Ein weiterer Antrag, der laut Gericht auf ein einseitiges
marktmissbräuchliches Verhalten von Google gestützt gewesen sei, sei
aus formellen Gründen zurückgewiesen worden.

Google betonte in einem Blogeintrag zu dem Fall, dass die Anzeige von
Informationen des Ministeriums die Angebote der Website-Inhaber nicht
behindere. «Sie werden zusammen mit einer Vielzahl anderer Websites
weiterhin in den Suchergebnissen angezeigt.» Die Anzeige der
Infoboxen für Krankheitsbilder sei unabhängig von der Platzierung der
Weblinks in der Suchergebnisliste.

Google-Sprecher Kay Oberbeck sagte auf Anfrage zur
Gerichtsentscheidung: «Menschen suchen und erwarten die
relevantesten, vertrauenswürdigen Informationen über Gesundheit in
der Pandemie und darüber hinaus.» Man sei enttäuscht darüber, dass

das Landgericht die Einbindung von faktischen und wissenschaftlich
fundierten Informationen des Bundesgesundheitsministeriums in die
Google-Suche nun untersagt habe. «Wir prüfen die Entscheidung des
Gerichts und die uns zur Verfügung stehenden Rechtsmittel.»

Der Burda-Konzern sieht in der Entscheidung der Richter die
Pressefreiheit gestärkt. Vorstand Philipp Welte, der auch für
netdoktor.de verantwortlich ist, betonte: «Diese Entscheidung des
Landgerichts München ist ein erster wichtiger Schritt in einem
grundsätzlichen Verfahren, in dem nichts weniger als die Freiheit der
Presse verhandelt wird. Indirekt subventioniert das
Gesundheitsministerium mit Steuergeldern die Vermarktung des
Suchmonopolisten Google, der neben dem staatlichen Medienangebot
ungerührt Werbung verkauft.» Auch die Verbände von Zeitschriften- und

Zeitungsverlegern begrüßten das Urteil.

Gegen die Gerichtsentscheidung können die Parteien binnen eines
Monats nach Urteils-Zustellung Berufung beim Oberlandesgericht
München anstrengen. Ob es in dem juristischen Streitfall auch zu
einem Hauptverfahren kommen wird, ist jetzt noch nicht bekannt.
Verfahren seien derzeit nicht anhängig, hieß es von dem Münchner
Gericht.

Burda ist nicht der einzige Medienverlag, der juristische Schritte
eingeleitet hat.

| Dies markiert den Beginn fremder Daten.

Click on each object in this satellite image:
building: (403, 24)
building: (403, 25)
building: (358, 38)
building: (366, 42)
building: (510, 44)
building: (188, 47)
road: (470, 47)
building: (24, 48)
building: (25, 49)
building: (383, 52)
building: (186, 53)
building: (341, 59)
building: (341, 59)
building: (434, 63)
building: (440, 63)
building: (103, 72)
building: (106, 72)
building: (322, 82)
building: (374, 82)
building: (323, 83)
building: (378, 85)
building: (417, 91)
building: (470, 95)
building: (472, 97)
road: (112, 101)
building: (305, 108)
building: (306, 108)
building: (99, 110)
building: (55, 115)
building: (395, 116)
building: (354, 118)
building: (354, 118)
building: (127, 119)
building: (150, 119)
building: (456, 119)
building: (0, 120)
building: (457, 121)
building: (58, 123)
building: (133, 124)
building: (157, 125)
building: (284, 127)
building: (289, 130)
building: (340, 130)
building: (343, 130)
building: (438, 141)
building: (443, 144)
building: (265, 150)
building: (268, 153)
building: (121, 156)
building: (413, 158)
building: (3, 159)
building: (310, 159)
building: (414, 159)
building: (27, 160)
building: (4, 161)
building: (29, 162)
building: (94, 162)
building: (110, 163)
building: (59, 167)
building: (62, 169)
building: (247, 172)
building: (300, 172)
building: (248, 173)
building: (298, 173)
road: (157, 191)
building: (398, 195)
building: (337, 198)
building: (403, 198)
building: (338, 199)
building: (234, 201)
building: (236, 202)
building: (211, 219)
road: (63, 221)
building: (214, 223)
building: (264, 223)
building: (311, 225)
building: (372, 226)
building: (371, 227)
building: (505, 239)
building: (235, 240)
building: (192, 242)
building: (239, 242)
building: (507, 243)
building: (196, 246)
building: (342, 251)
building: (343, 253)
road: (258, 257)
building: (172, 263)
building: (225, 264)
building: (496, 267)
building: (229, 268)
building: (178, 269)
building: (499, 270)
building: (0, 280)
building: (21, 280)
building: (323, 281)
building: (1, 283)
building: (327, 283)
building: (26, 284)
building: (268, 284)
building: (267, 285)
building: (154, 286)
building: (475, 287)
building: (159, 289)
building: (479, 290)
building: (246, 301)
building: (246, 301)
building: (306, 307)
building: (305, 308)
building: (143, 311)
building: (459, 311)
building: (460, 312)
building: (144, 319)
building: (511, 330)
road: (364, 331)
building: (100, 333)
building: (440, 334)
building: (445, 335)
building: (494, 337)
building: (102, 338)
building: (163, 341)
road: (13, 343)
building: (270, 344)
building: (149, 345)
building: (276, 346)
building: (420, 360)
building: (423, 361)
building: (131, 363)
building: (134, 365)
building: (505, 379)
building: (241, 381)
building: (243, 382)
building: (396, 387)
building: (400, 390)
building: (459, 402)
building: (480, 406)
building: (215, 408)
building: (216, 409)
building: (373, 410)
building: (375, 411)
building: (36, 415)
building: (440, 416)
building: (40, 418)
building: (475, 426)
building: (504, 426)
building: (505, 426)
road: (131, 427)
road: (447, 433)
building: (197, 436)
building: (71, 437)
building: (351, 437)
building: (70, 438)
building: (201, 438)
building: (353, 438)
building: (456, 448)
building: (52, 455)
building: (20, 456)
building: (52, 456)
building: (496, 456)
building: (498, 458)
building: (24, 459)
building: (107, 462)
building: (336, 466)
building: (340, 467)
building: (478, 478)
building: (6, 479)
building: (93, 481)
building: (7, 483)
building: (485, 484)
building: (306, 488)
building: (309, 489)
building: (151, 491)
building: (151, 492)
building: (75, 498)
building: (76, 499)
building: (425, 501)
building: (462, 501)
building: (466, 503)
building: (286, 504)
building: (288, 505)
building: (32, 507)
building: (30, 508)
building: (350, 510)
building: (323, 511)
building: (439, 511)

Der Wort & Bild Verlag aus Baierbrunn hat beim
Landgericht Berlin Antrag auf einstweilige Verfügung gegen den Bund
gestellt. Das Berliner Gericht teilte auf Nachfrage mit, dass es noch
keinen Termin in dem Verfahren gebe. Zum Portfolio des Wort & Bild
Verlags zählt zum Beispiel die Marke «Apotheken Umschau».

Mit dem Gesundheitsportal beschäftigen sich derzeit in einem anderen
Verfahren auch die Medienregulierer in Deutschland. Die Medienanstalt
Hamburg/Schleswig-Holstein stieß Mitte Dezember das interne Verfahren
gegen Google an. Es wird dabei geprüft, ob durch die prominente
Darstellung des Gesundheitsportals andere
journalistisch-redaktionelle Angebote aus dem Themenbereich
Gesundheit diskriminiert werden. Härteste Sanktion könnte theoretisch
sein, dass Google das Angebot nicht bevorzugt präsentieren darf. Der
Konzern hätte dann wiederum die Möglichkeit, gegen die Entscheidung
vor Gericht zu ziehen. Der Bund ist nicht Verfahrensgegner.